Although each library has its own distinctive features, all Little Free Libraries take the form of a box, often not unlike a large birdhouse, filled with books for people of all ages and propped atop a post stuck in the ground. They appear in all colors, shapes, and materials — weatherproofing is wise — and some also sport thoughtful bonuses, like dog biscuits, and tricked-out features, like motion-sensor lights. The libraries pop up wherever their creators, officially referred to as stewards, choose to place them, often in their own neighborhoods.

There are no library cards, no late fees, and no opening or closing hours. They're the furthest thing from a traditional library. And that's part of their charm.

Little Free Libraries don't try to compete with brick-and-mortar libraries, replete with thousands of books, CDs, audio books and banks of computers. The tiny kiosks are inviting in their own way.
————
To do :: Translate this sentence from the Little Free Libraries passage into Spanish: "There are no library cards, no late fees, and no opening or closing hours."

Given information ::
————
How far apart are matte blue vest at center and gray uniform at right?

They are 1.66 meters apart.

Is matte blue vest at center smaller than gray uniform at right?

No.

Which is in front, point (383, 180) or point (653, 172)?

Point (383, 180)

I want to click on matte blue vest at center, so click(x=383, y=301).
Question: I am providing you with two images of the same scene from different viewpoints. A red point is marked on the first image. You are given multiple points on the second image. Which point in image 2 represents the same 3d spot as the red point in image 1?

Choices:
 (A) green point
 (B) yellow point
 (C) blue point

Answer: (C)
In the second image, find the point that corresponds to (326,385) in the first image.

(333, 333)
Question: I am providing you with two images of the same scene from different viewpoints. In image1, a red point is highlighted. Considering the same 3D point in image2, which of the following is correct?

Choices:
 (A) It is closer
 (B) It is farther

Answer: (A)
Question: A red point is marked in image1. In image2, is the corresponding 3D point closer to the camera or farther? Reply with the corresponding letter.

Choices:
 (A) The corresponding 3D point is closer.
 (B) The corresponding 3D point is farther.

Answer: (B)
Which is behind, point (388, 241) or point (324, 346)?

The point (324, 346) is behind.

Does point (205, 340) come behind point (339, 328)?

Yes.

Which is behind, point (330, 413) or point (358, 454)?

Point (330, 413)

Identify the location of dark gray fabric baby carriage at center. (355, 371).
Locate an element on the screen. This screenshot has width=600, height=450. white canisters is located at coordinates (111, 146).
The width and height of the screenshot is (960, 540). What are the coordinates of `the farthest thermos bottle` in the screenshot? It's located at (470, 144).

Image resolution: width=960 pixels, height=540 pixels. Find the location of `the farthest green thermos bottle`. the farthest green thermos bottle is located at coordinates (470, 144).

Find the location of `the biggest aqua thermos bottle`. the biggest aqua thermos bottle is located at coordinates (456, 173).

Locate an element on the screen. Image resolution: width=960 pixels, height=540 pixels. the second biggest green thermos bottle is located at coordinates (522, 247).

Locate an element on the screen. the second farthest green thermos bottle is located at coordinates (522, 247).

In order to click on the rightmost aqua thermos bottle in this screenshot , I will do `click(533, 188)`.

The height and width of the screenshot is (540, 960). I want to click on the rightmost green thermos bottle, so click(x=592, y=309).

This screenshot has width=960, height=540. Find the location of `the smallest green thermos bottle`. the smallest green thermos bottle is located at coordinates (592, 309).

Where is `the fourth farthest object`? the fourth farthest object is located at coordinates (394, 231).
————
Solution for this exercise :: No hay tarjetas de biblioteca, ni multas por retraso, ni horarios de apertura o cierre.